◆ **Transcribed page text**
------------------------------------------------------------

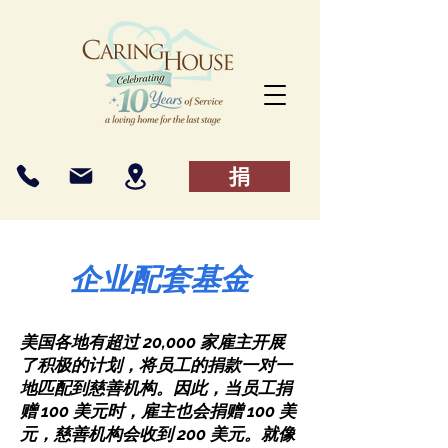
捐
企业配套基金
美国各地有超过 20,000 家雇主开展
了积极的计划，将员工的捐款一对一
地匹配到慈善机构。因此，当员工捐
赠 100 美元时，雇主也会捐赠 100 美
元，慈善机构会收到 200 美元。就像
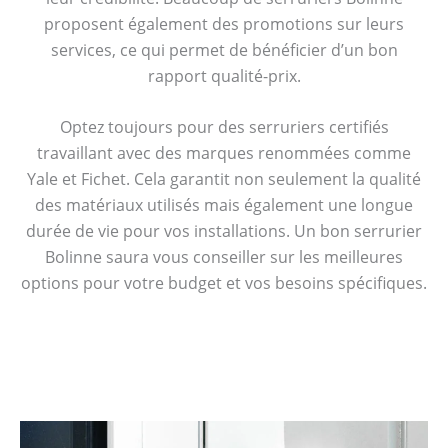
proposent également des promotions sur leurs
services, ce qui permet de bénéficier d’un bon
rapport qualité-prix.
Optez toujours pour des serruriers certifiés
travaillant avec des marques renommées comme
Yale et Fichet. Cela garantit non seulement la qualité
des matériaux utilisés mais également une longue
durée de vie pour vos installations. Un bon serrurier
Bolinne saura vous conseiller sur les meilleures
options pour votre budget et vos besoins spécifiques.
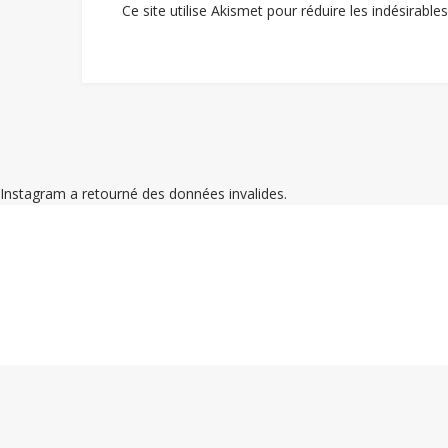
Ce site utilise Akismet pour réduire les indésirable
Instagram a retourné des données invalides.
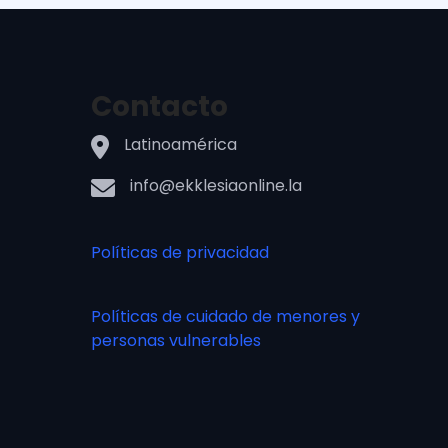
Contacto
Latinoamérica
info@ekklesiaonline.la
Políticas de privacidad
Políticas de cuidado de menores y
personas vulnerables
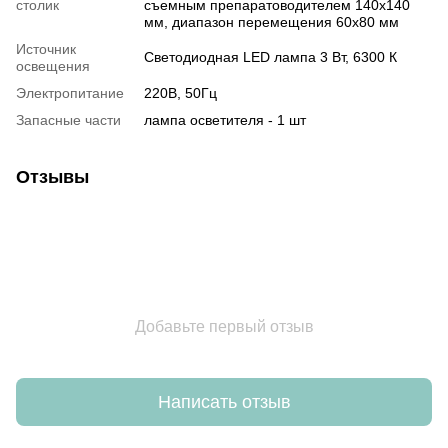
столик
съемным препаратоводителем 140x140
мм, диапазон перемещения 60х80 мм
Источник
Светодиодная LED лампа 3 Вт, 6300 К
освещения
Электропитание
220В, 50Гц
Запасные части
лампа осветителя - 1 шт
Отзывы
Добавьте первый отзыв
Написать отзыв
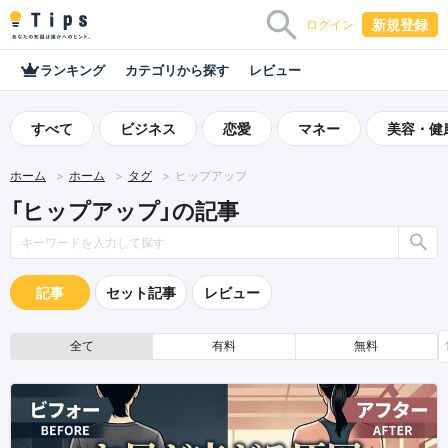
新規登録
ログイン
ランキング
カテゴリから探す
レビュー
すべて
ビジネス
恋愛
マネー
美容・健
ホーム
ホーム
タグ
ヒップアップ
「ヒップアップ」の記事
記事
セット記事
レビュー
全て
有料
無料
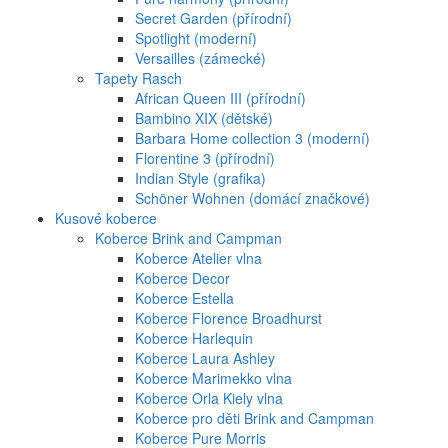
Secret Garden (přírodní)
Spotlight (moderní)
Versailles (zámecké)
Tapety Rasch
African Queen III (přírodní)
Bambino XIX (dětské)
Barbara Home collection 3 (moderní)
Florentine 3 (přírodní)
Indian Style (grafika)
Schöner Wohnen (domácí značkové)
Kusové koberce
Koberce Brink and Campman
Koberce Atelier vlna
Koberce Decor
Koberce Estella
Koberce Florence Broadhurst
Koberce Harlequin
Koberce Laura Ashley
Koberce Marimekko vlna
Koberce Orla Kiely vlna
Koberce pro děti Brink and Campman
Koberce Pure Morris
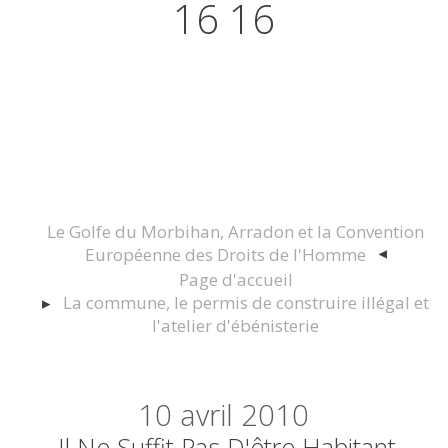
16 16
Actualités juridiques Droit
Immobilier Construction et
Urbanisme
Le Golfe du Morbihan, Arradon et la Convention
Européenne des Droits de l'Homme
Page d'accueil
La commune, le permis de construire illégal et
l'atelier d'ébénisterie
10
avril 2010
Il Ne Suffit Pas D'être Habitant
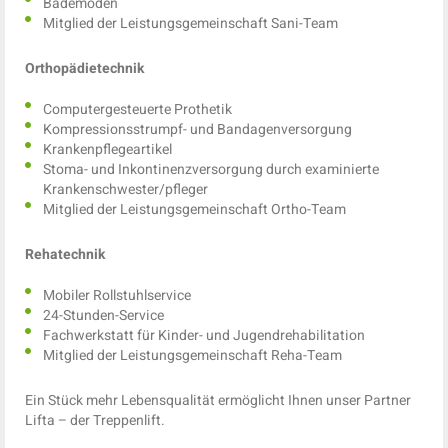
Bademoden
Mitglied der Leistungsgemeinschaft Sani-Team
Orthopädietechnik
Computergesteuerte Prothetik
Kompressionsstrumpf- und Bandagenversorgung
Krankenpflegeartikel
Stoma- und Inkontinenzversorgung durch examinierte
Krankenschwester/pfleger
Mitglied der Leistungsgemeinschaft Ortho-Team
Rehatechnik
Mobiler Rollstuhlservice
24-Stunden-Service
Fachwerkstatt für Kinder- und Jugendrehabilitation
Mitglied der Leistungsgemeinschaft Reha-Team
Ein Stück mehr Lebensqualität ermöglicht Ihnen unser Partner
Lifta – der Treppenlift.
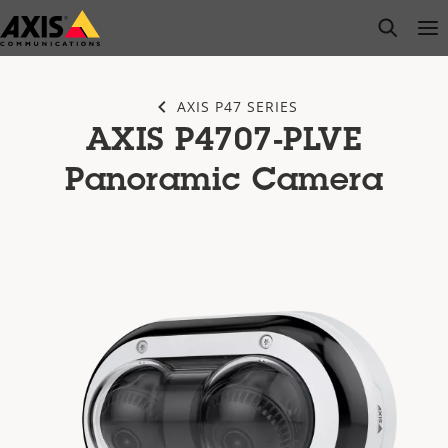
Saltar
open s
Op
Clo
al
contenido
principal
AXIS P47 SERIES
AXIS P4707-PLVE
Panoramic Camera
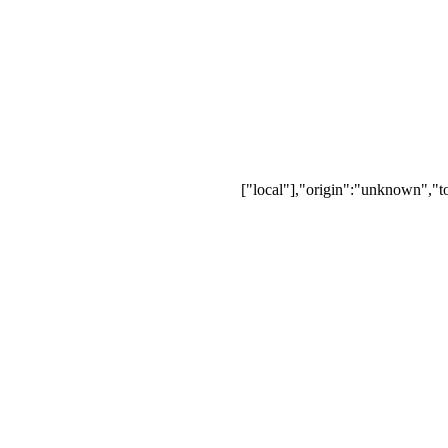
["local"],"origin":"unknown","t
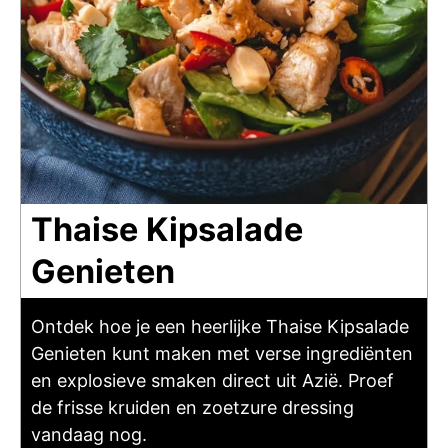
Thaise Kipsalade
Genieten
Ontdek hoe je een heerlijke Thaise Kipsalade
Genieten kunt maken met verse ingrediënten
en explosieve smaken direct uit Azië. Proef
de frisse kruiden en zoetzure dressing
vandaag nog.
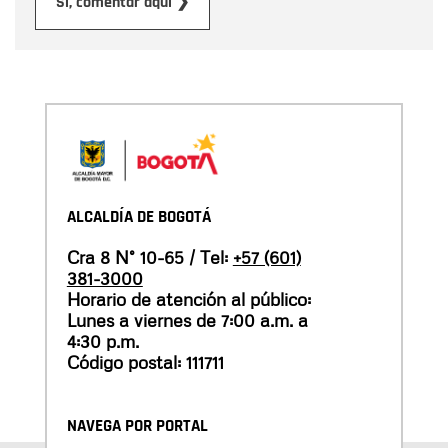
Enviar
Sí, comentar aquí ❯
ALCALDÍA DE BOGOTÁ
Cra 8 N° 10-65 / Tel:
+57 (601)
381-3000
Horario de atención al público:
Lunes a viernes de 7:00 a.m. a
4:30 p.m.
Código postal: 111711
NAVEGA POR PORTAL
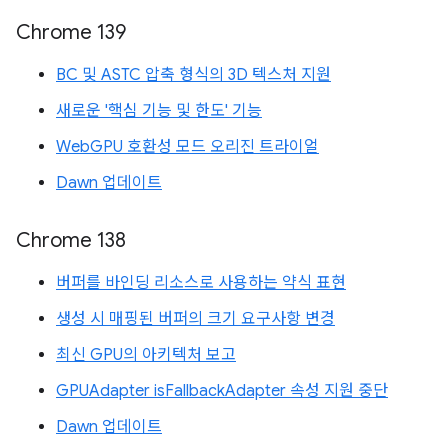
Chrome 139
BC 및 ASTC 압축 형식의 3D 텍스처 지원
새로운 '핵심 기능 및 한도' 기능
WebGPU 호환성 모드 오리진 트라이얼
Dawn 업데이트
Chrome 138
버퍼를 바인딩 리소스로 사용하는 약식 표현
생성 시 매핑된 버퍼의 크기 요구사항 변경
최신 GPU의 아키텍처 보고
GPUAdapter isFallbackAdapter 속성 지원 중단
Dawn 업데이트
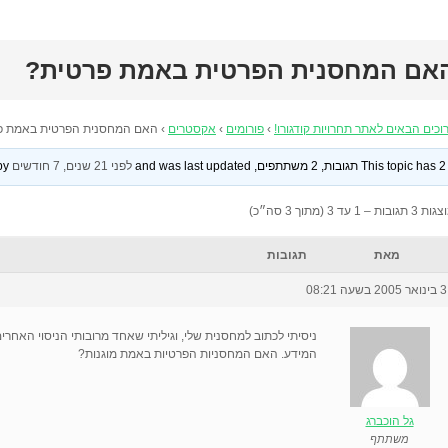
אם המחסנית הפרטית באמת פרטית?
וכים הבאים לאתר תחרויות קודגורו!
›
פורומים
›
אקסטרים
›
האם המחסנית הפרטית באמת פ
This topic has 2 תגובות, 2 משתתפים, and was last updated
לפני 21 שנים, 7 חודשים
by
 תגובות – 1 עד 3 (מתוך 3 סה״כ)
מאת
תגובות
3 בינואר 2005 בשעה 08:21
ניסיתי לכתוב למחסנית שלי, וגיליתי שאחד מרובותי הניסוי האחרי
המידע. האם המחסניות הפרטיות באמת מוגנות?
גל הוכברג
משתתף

------------------------------------------------------------

Return every line of text from all the items above, character for character and in the same order, leaving the pictures out of your answer.

◆ **EXPECTED ANSWER**
捐
企业配套基金
美国各地有超过 20,000 家雇主开展
了积极的计划，将员工的捐款一对一
地匹配到慈善机构。因此，当员工捐
赠 100 美元时，雇主也会捐赠 100 美
元，慈善机构会收到 200 美元。就像
proposent également des promotions sur leurs
services, ce qui permet de bénéficier d’un bon
rapport qualité-prix.
Optez toujours pour des serruriers certifiés
travaillant avec des marques renommées comme
Yale et Fichet. Cela garantit non seulement la qualité
des matériaux utilisés mais également une longue
durée de vie pour vos installations. Un bon serrurier
Bolinne saura vous conseiller sur les meilleures
options pour votre budget et vos besoins spécifiques.
Ce site utilise Akismet pour réduire les indésirable
Instagram a retourné des données invalides.
Contacto
Latinoamérica
info@ekklesiaonline.la
Políticas de privacidad
Políticas de cuidado de menores y
personas vulnerables
столик
съемным препаратоводителем 140x140
мм, диапазон перемещения 60х80 мм
Источник
Светодиодная LED лампа 3 Вт, 6300 К
освещения
Электропитание
220В, 50Гц
Запасные части
лампа осветителя - 1 шт
Отзывы
Добавьте первый отзыв
Написать отзыв
新規登録
ログイン
ランキング
カテゴリから探す
レビュー
すべて
ビジネス
恋愛
マネー
美容・健
ホーム
ホーム
タグ
ヒップアップ
「ヒップアップ」の記事
記事
セット記事
レビュー
全て
有料
無料
Secret Garden (přírodní)
Spotlight (moderní)
Versailles (zámecké)
Tapety Rasch
African Queen III (přírodní)
Bambino XIX (dětské)
Barbara Home collection 3 (moderní)
Florentine 3 (přírodní)
Indian Style (grafika)
Schöner Wohnen (domácí značkové)
Kusové koberce
Koberce Brink and Campman
Koberce Atelier vlna
Koberce Decor
Koberce Estella
Koberce Florence Broadhurst
Koberce Harlequin
Koberce Laura Ashley
Koberce Marimekko vlna
Koberce Orla Kiely vlna
Koberce pro děti Brink and Campman
Koberce Pure Morris
16 16
Actualités juridiques Droit
Immobilier Construction et
Urbanisme
Le Golfe du Morbihan, Arradon et la Convention
Européenne des Droits de l'Homme
Page d'accueil
La commune, le permis de construire illégal et
l'atelier d'ébénisterie
10
avril 2010
Il Ne Suffit Pas D'être Habitant
Bademoden
Mitglied der Leistungsgemeinschaft Sani-Team
Orthopädietechnik
Computergesteuerte Prothetik
Kompressionsstrumpf- und Bandagenversorgung
Krankenpflegeartikel
Stoma- und Inkontinenzversorgung durch examinierte
Krankenschwester/pfleger
Mitglied der Leistungsgemeinschaft Ortho-Team
Rehatechnik
Mobiler Rollstuhlservice
24-Stunden-Service
Fachwerkstatt für Kinder- und Jugendrehabilitation
Mitglied der Leistungsgemeinschaft Reha-Team
Ein Stück mehr Lebensqualität ermöglicht Ihnen unser Partner
Lifta – der Treppenlift.
Saltar
open s
Op
Clo
al
contenido
principal
AXIS P47 SERIES
AXIS P4707-PLVE
Panoramic Camera
["local"],"origin":"unknown","t
Thaise Kipsalade
Genieten
Ontdek hoe je een heerlijke Thaise Kipsalade
Genieten kunt maken met verse ingrediënten
en explosieve smaken direct uit Azië. Proef
de frisse kruiden en zoetzure dressing
vandaag nog.
Enviar
Sí, comentar aquí ❯
ALCALDÍA DE BOGOTÁ
Cra 8 N° 10-65 / Tel:
+57 (601)
381-3000
Horario de atención al público:
Lunes a viernes de 7:00 a.m. a
4:30 p.m.
Código postal: 111711
NAVEGA POR PORTAL
Chrome 139
BC 및 ASTC 압축 형식의 3D 텍스처 지원
새로운 '핵심 기능 및 한도' 기능
WebGPU 호환성 모드 오리진 트라이얼
Dawn 업데이트
Chrome 138
버퍼를 바인딩 리소스로 사용하는 약식 표현
생성 시 매핑된 버퍼의 크기 요구사항 변경
최신 GPU의 아키텍처 보고
GPUAdapter isFallbackAdapter 속성 지원 중단
Dawn 업데이트
אם המחסנית הפרטית באמת פרטית?
וכים הבאים לאתר תחרויות קודגורו!
›
פורומים
›
אקסטרים
›
האם המחסנית הפרטית באמת פ
This topic has 2 תגובות, 2 משתתפים, and was last updated
לפני 21 שנים, 7 חודשים
by
 תגובות – 1 עד 3 (מתוך 3 סה״כ)
מאת
תגובות
3 בינואר 2005 בשעה 08:21
ניסיתי לכתוב למחסנית שלי, וגיליתי שאחד מרובותי הניסוי האחרי
המידע. האם המחסניות הפרטיות באמת מוגנות?
גל הוכברג
משתתף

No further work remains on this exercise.